Aim of the exercise: Reproduce exactly the lines beginning with the line that contains "- 添加了针对防止 Unity 在安装或卸载时运行的检查。" and ending at the final line of the material below.

* * *

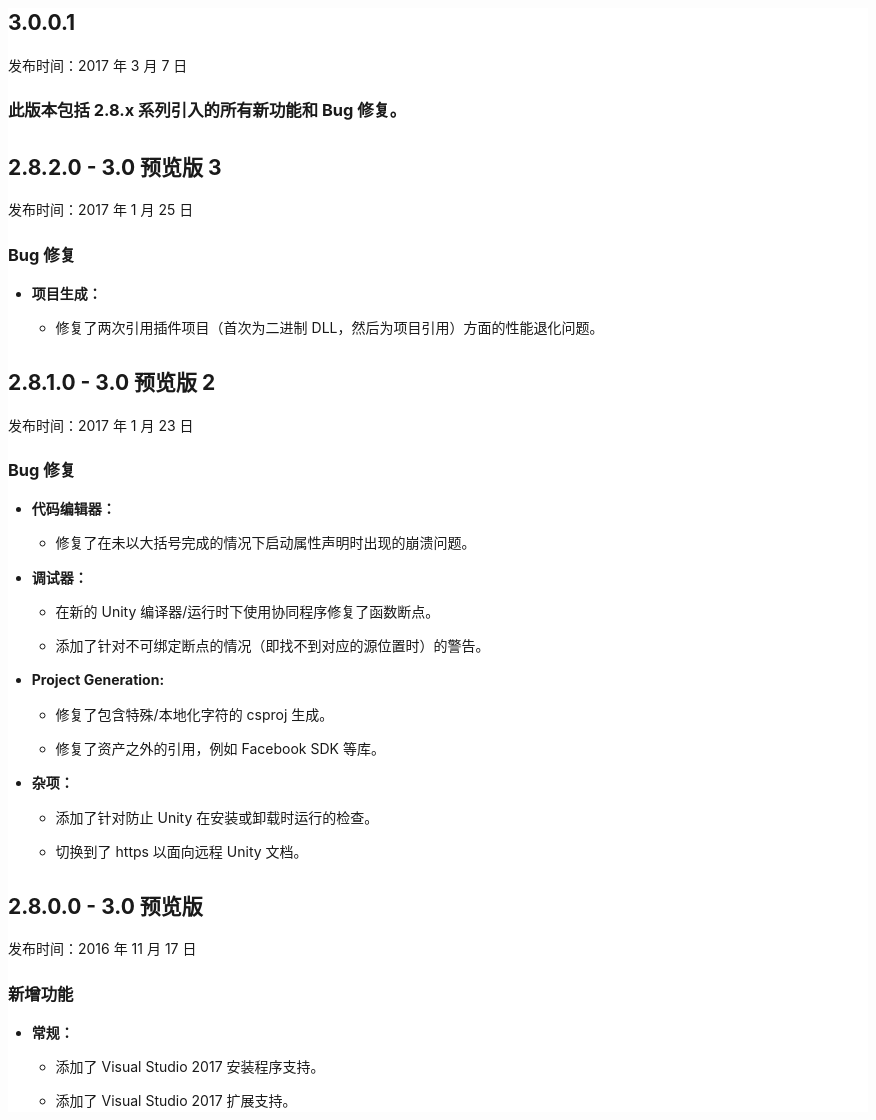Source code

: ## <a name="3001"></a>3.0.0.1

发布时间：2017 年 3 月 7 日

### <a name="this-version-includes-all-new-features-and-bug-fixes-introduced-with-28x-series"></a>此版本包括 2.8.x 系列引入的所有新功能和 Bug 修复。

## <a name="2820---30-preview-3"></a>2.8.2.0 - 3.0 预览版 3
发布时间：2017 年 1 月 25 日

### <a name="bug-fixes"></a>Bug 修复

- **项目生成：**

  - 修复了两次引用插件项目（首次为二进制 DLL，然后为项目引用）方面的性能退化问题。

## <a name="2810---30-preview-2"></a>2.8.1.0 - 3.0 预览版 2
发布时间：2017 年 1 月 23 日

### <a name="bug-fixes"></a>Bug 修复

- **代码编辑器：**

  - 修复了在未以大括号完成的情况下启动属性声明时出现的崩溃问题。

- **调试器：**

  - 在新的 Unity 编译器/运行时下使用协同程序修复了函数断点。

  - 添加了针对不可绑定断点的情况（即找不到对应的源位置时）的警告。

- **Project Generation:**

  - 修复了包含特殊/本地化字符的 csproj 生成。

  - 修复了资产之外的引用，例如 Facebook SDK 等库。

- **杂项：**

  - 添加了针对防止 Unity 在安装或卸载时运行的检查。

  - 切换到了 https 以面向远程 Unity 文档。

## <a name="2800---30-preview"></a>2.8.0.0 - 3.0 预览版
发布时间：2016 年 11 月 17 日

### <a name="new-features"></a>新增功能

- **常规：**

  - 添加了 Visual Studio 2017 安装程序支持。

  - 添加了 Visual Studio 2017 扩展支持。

* * *

Reply to the task:
  - 添加了针对防止 Unity 在安装或卸载时运行的检查。

  - 切换到了 https 以面向远程 Unity 文档。

## <a name="2800---30-preview"></a>2.8.0.0 - 3.0 预览版
发布时间：2016 年 11 月 17 日

### <a name="new-features"></a>新增功能

- **常规：**

  - 添加了 Visual Studio 2017 安装程序支持。

  - 添加了 Visual Studio 2017 扩展支持。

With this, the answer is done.